De l’autre côté du plateau, séparée par une mince cloison, une autre femme se regarde dans le miroir de son cabinet de toilette. Elle enrage elle aussi contre la mort trop lente de la tante, peste contre son mari qui veut faire chambre à part, tout en l’assaillant de sa jalousie obsessionnelle,  nourrie par des gorgées de Cognac. Catherine Hiegel, boucles rousses qui lui donnent une allure de Gorgonne, maquillage d’outre tombe, est fantastique dans ce personnage d’une cruauté raciste et d’un ressentiment désespéré. Avec elle, c’est aussi le temps qui devient le personnage principal de la pièce, et la vieillesse, avec le corolaire du rejet de la mort.

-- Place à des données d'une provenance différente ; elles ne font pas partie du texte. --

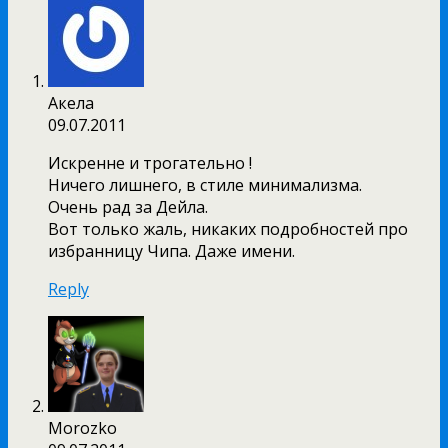
Акела
09.07.2011
Искренне и трогательно !
Ничего лишнего, в стиле минимализма.
Очень рад за Дейла.
Вот только жаль, никаких подробностей про
избранницу Чипа. Даже имени.
Reply
Morozko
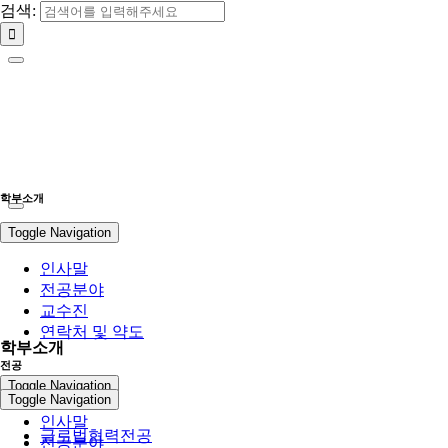
검색:
학부소개
Toggle Navigation
인사말
전공분야
교수진
연락처 및 약도
학부소개
전공
Toggle Navigation
Toggle Navigation
인사말
글로벌협력전공
전공분야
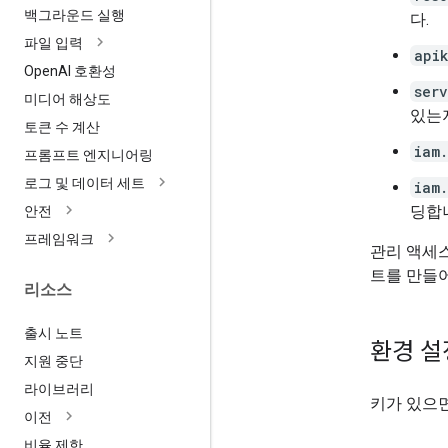
백그라운드 실행
다.
파일 입력
api
Open
AI 호환성
ser
미디어 해상도
있는
토큰 수 계산
iam
프롬프트 엔지니어링
로그 및 데이터 세트
iam
딩합
안전
프레임워크
관리 액세스
트를 만들어
리소스
출시 노트
환경 설
지원 중단
라이브러리
키가 있으
이전
비율 제한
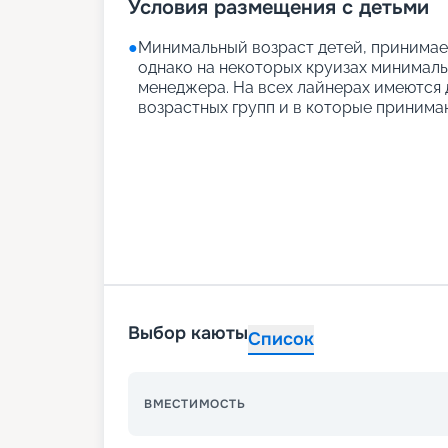
Условия размещения с детьми
●
Минимальный возраст детей, принимаем
однако на некоторых круизах минимальн
менеджера. На всех лайнерах имеются д
возрастных групп и в которые принимаю
Выбор каюты
Список
ВМЕСТИМОСТЬ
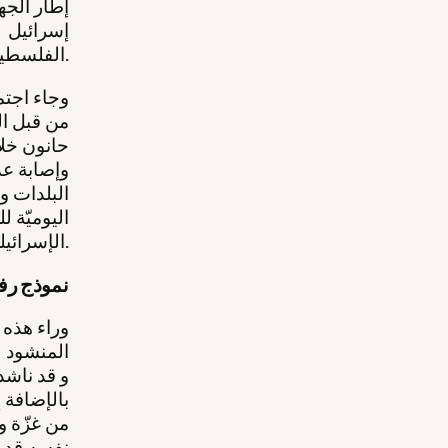
إطار الجهو
إسرائيل 
الفلسطيني. كما رفضت إسرائيل أيضا الالتزام بإنهاء الحرب.
وجاء اجتم
من قبل ال
حانون خلا
وإصابة عد
البلدات و
الإسرائيلية التّي طالت بيت لاهيا ومدينة غزة وخان يونس.
"نموذج رف
وراء هذه ا
المنشود ل
و قد ناشد
بالإضافة 
نفسه قد رو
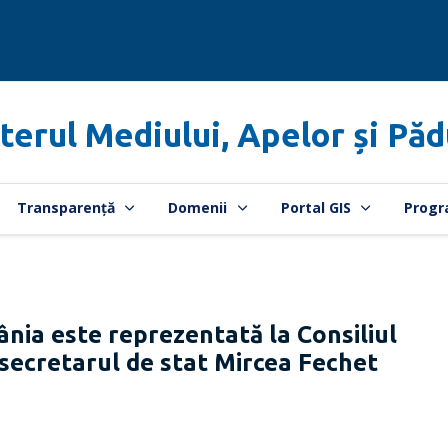
terul Mediului, Apelor și Păd
Transparență
Domenii
Portal GIS
Progr
a este reprezentată la Consiliul
secretarul de stat Mircea Fechet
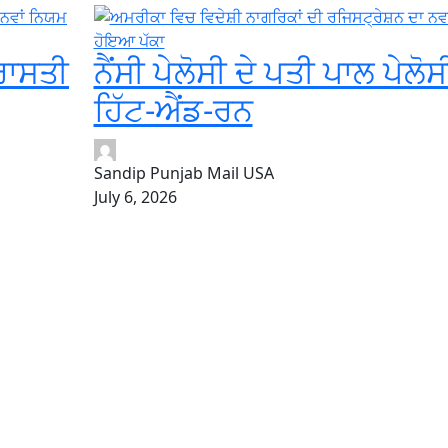
ਰਾਸਤੀ
ਨੈਂਸੀ ਪੇਲੋਸੀ ਦੇ ਪਤੀ ਪਾਲ ਪੇਲੋਸ
ਹਿੱਟ-ਐਂਡ-ਰਨ
Sandip Punjab Mail USA
July 6, 2026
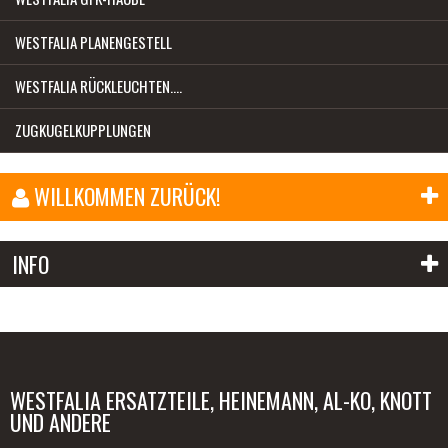
WESTFALIA PLANENGESTELL
WESTFALIA RÜCKLEUCHTEN....
ZUGKUGELKUPPLUNGEN
WILLKOMMEN ZURÜCK!
E-Mail-Adresse:
INFO
Passwort:
Anmelden
Passwort vergessen?
WESTFALIA ERSATZTEILE, HEINEMANN, AL-KO, KNOTT
UND ANDERE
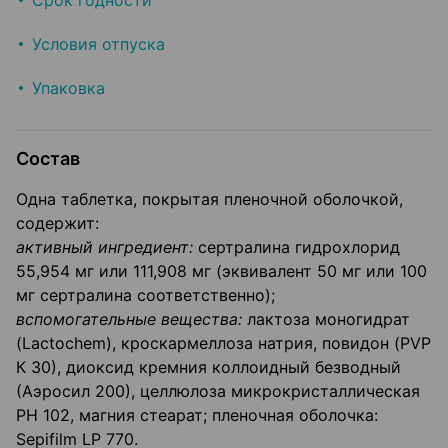
Срок годности
Условия отпуска
Упаковка
Состав
Одна таблетка, покрытая пленочной оболочкой,
содержит:
активный ингредиент:
сертралина гидрохлорид
55,954 мг или 111,908 мг (эквивалент 50 мг или 100
мг сертралина соответственно);
вспомогательные вещества:
лактоза моногидрат
(Lactochem), кроскармеллоза натрия, повидон (PVP
К 30), диоксид кремния коллоидный безводный
(Аэросил 200), целлюлоза микрокристаллическая
PH 102, магния стеарат; пленочная оболочка:
Sepifilm LP 770.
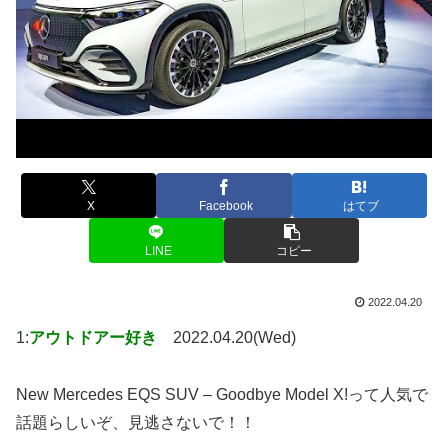
X
Facebook
はてブ
LINE
コピー
2022.04.20
1:
アウトドアー好き
2022.04.20(Wed)
New Mercedes EQS SUV – Goodbye Model X!って人気で
話題らしいぞ、見逃さないで！！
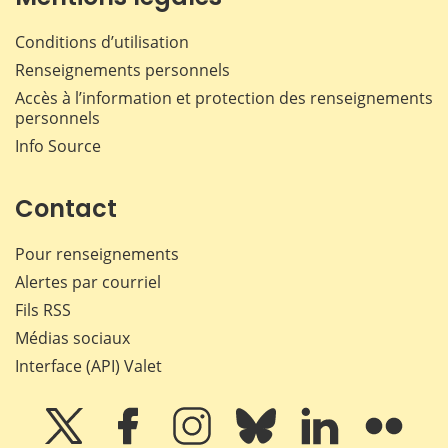
Conditions d’utilisation
Renseignements personnels
Accès à l’information et protection des renseignements
personnels
Info Source
Contact
Pour renseignements
Alertes par courriel
Fils RSS
Médias sociaux
Interface (API) Valet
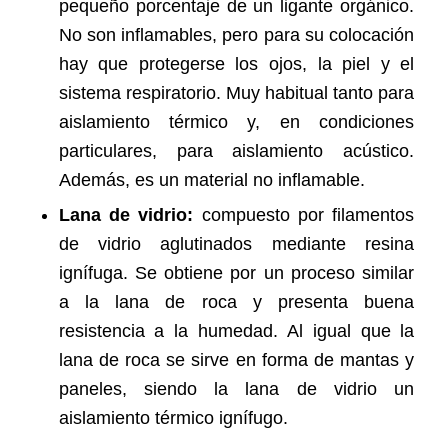
pequeño porcentaje de un ligante orgánico.
No son inflamables, pero para su colocación
hay que protegerse los ojos, la piel y el
sistema respiratorio. Muy habitual tanto para
aislamiento térmico y, en condiciones
particulares, para aislamiento acústico.
Además, es un material no inflamable.
Lana de vidrio:
compuesto por filamentos
de vidrio aglutinados mediante resina
ignífuga. Se obtiene por un proceso similar
a la lana de roca y presenta buena
resistencia a la humedad. Al igual que la
lana de roca se sirve en forma de mantas y
paneles, siendo la lana de vidrio un
aislamiento térmico ignífugo.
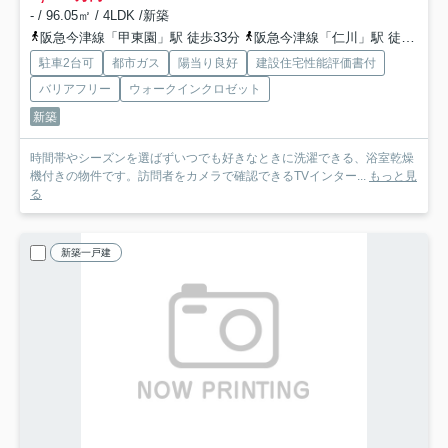
- / 96.05㎡ / 4LDK /新築
阪急今津線「甲東園」駅 徒歩33分
阪急今津線「仁川」駅 徒歩35分
駐車2台可
都市ガス
陽当り良好
建設住宅性能評価書付
バリアフリー
ウォークインクロゼット
新築
時間帯やシーズンを選ばずいつでも好きなときに洗濯できる、浴室乾燥
機付きの物件です。訪問者をカメラで確認できるTVインター...
もっと見
る
新築一戸建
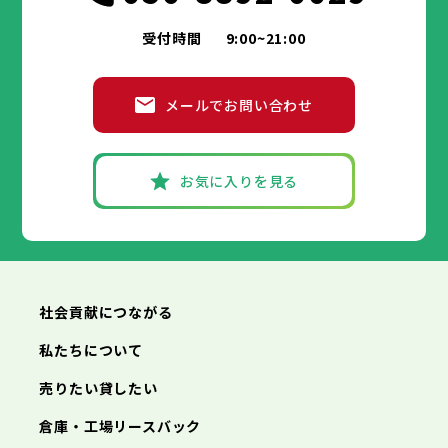
受付時間
9:00~21:00
メールでお問い合わせ
お気に入りを見る
社会貢献につながる
私たちについて
売りたい貸したい
倉庫・工場リースバック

Méchante, alcoolique, Hiegel démontre une nouvelle fois la puissance démoniaque de son jeu, et colore d’une manière tragico-burlesque le personnage de Sabine, la mère de Georges. Quand au mari de Sabine, insulté à chaque minute, il n’a qu’à bien se tenir, engoncé dans un costume de bibendum et se déplaçant difficilement. Alain Libolt, dont on reconnait le phrasé élégant, se terre dans sa bibliothèque et ses livres de grec. L’absence de communication, ici aussi, à travers les logorrhées alcoolisées de Sabine, se fait criante, tout comme l’impression que les personnages sont en sursis de vie. 

Sous les mots l’herbe de la vérité

Que se cache-t-il derrière les mots de chaque personnage ? Dans le somptueux décor aux teintes claires de Jacques Gabel, éclairé de main de maître par Jean-Pascal Prat, dont les fenêtres s’ouvrent sur la nature, les mots de Claude Simon, emprisonné au Stalag IV B en Allemagne durant la Seconde Guerre, et qui fut tout d’abord peintre, agissent comme des touches de couleurs, impressionnistes, dans une mouvance fluide et précise. Chaque personnage possède sa partition, dont le lexique est serti comme un diamant. Violentes et rudes comme du silex, les répliques de Sabine, et de son fils Georges, s’échappent du cadre bourgeois pour piquer de manière cinglante l’interlocuteur. Ange de la mort, Catherine Ferran incarne la nonne sèche et bossue qui garde la vieille tante et veille sur son âme. Ces personnages sont ils vivants ou déjà morts ? Le théâtre ainsi réalisé fait le lien entre tous ces mondes, et révèle les sensations brûlantes derrière ces séparations.